BONUS LINK: Retailer Chris Butcher speaks his mind:

But as a reader I feel like–save for the occasional Grant Morrison project–DC Comics abandoned me years ago, with the event-driven nonsense, infinite sequels and spin-offs, and a truly awful trade paperback program… As a retailer I look at their plans going forward and I just shake my head. Publishing a bunch of mediocre-to-bad comics at Wildstorm is unfortunate, but next month DC proper is publishing like 13 utterly unnecessary Batman one-shots that didn’t even have CREATIVE TEAMS when that shit was solicited? Meanwhile Planetary Volume 4 is out of print for nearly 6 months between the hardcover and softcover, and we have lost sales every day. I’m flabbergasted that this is the kind of stuff that gets a vote of confidence from the new management at DC but they decide that a digital content initiative or a separately branded licensed comics division needs to be shown the door? I don’t understand those priorities at all, and I’ve honestly gotta wonder if they understand them either. If DC Comics is really about integrating into Warner Brothers and generating new media ideas, how does their recursive publishing program tie into that?

1 COMMENT

  1. I saw Fabulous Flo at Marvel last week! She did indeed greet me with a cheery hello and a hug.

    Which has nothing to do with anything, but at least it’s a happy story. Some things haven’t changed.

  2. So comics publishing is kept in New York out of a “romantic ideal”? A business strategy driven by nostalgia doesn’t really seem to fit with the rest of DCE’s plans and in general isn’t a good strategic plan for businesses. I wouldn’t be surprised if the comics aren’t moved out to the west coast in two years. It just feels like they weren’t ready to pull the trigger on everything at once, but I think they will down the road.

  3. Stuart: The dream is alive!!!

    Phil: I was thinking the same thing when I was looking for a cover. What a great run! Now available in trades, btw.

  4. DC staying put certainly serves to maintain the “romantic ideal”, but that wasn’t the DC line.

    Staying in NY keeps comics publishing near to the talent pool of the rest of publishing (most everyone I know in comics I know through my work in book publishing, which I came to through magazine printing) affording them access to the editors and production people and copywriters, as well as the interns from the publishing programs at the various colleges and universities, the sizable media and entertainment infrastructure here (so that people like Elliot Kalan from the Daily Show can end up writing the odd backup story here and there), the agents who are heavily concentrated here, and while yes a lot of the creators do live other places, a lot of them still do live here.

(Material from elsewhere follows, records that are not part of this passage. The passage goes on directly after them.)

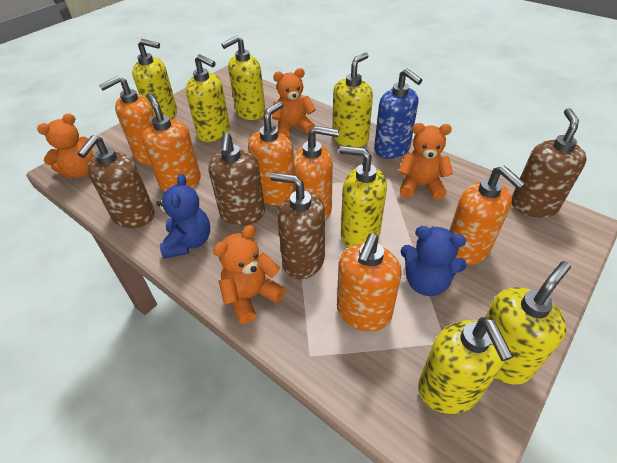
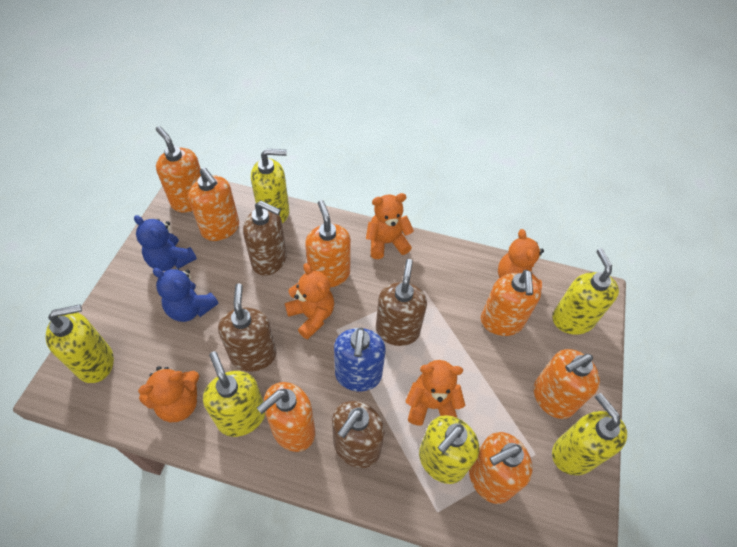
orange soap dispenser: 6 -> 7
orange teddy bear: 4 -> 5
yellow soap dispenser: 7 -> 6

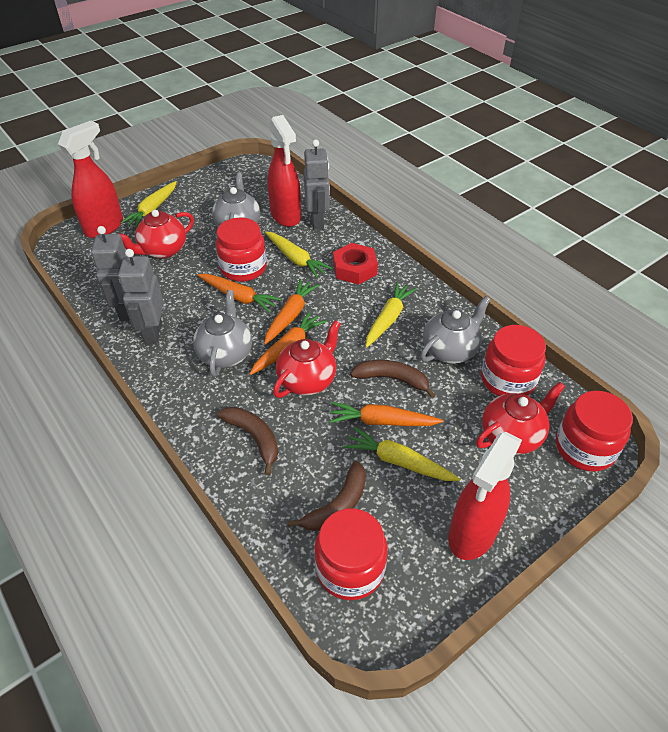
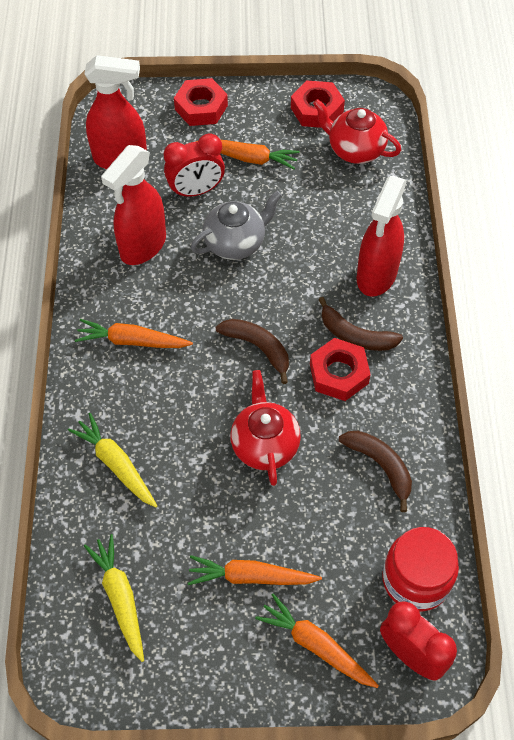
grey robot: 3 -> 0
grey teapot: 3 -> 1
red clock: 0 -> 2
red jar: 4 -> 1
red nut: 1 -> 3
red teapot: 3 -> 2
yellow carrot: 4 -> 2

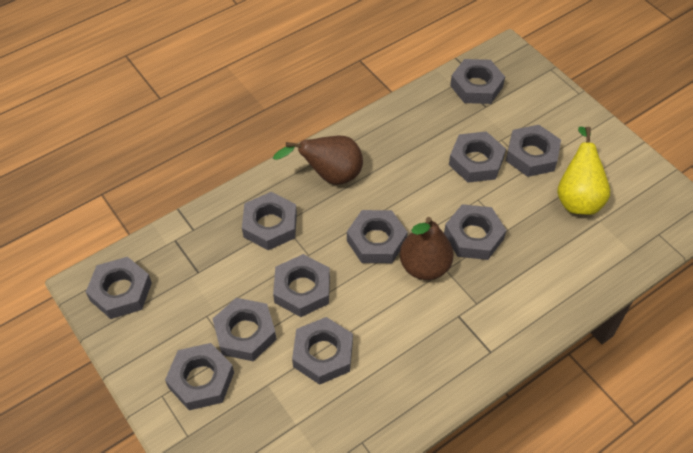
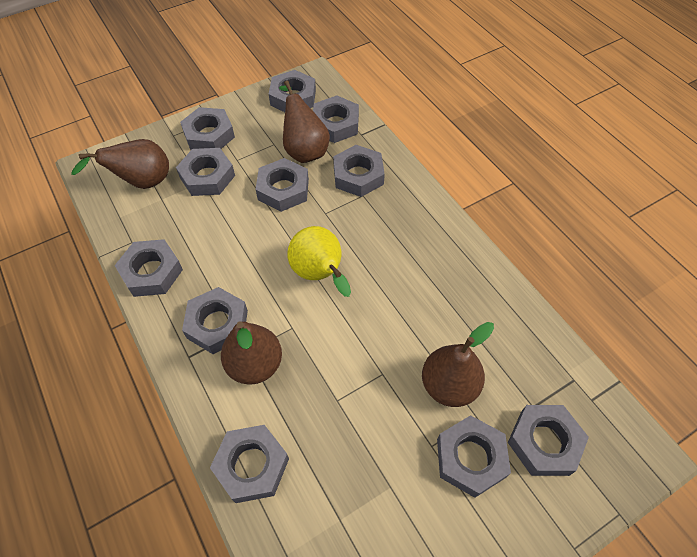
brown pear: 2 -> 4

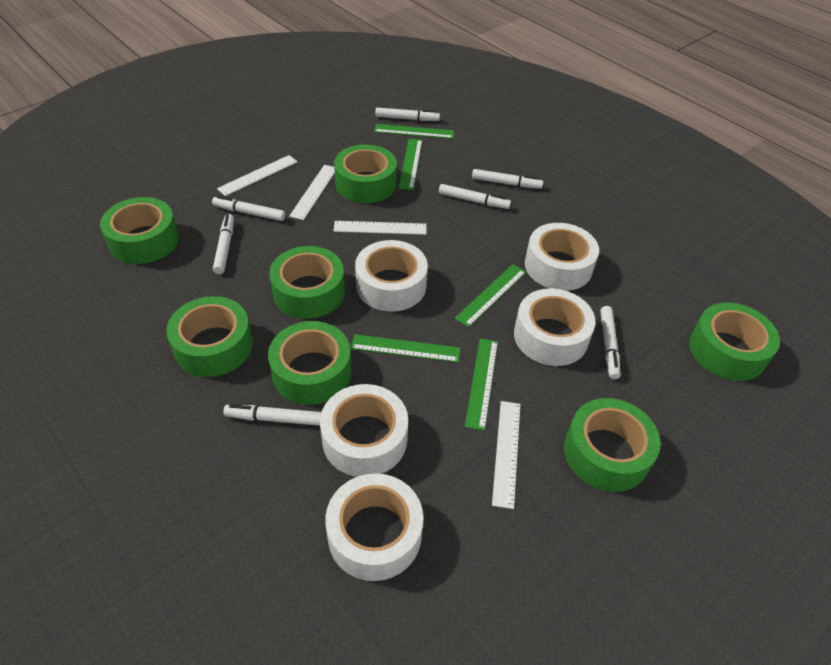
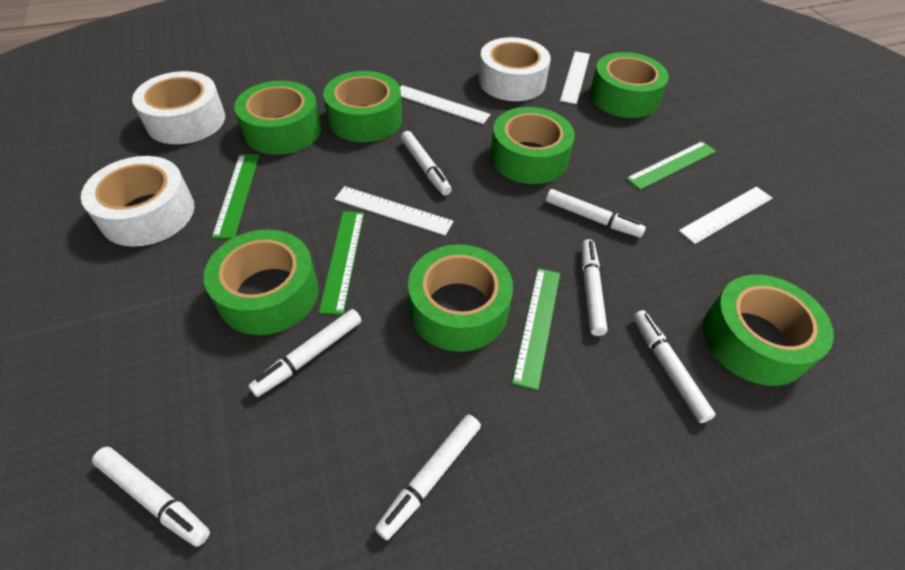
green ruler: 5 -> 4
white tape: 5 -> 3

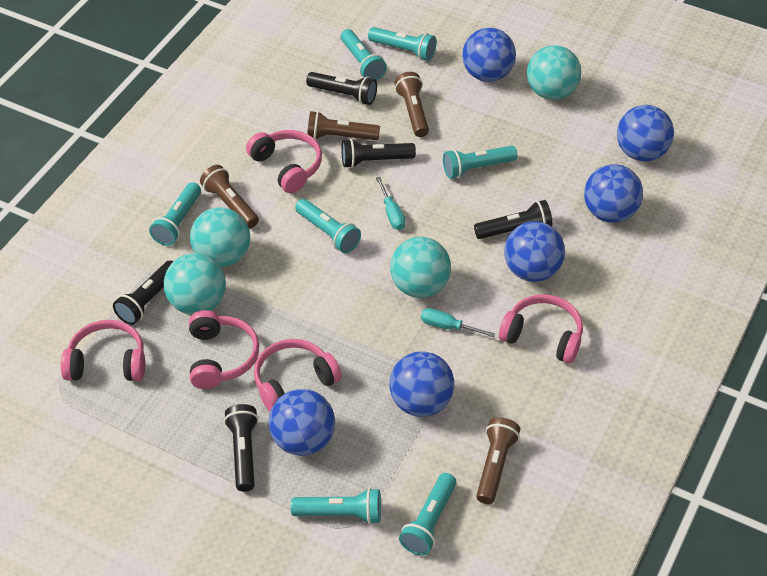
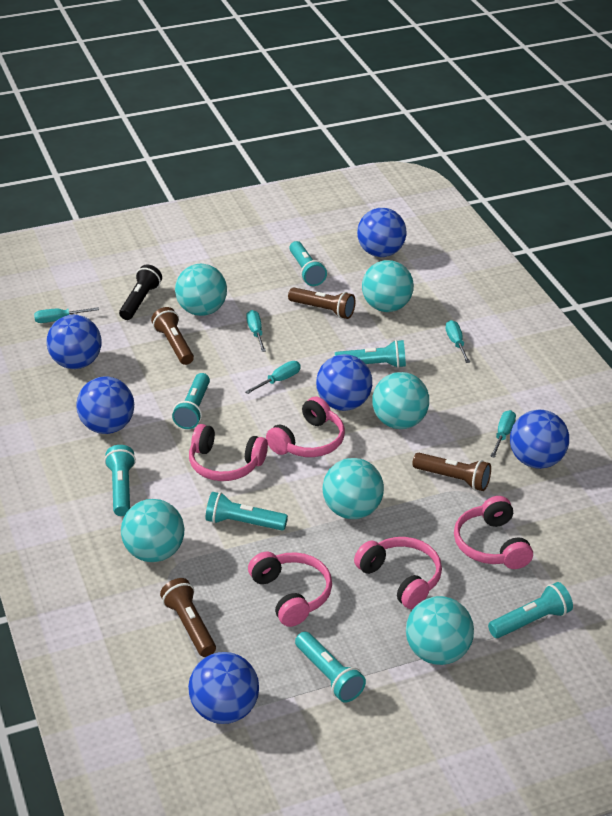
black flashlight: 5 -> 1
turquoise ball: 4 -> 6
turquoise screwdriver: 2 -> 5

    Seeing as how Time Warner is not likely to to lack a presence in NY at any time, keeping the Comics here is really not that hard to do, and if it happens to serve a romantic ideal, well we don’t really have too many of those left in the world and I’m not too eager to see anyone rush and club the rest of them over the head.

  5. The fact is, in this day and age, a organization’s administrations offices can be anywhere — Boeing is a prime example. They moved their HQ to Chicago, which is nowhere near any of their plants.

    If Warner opted to keep its DC administration arm in New York, they most likely did so because it made economic sense — not for any nostalgic reasons. And they still may opt to move the whole deal to California at some later date. After all, there’s a ton of empty office space out here — perhaps even at Warner studios.

  6. >> If Warner opted to keep its DC administration arm in New York, they most likely did so because it made economic sense — not for any nostalgic reasons.>>

    Administration is moving to Burbank.

    kdb

  7. @ William Owen

    Thanks, that’s the best (and most logical) reason I’ve read for keeping DC publishing in New York.

  8. There is a lot of mediocrity in the art and writing and the people at the top are responsible for those decisions.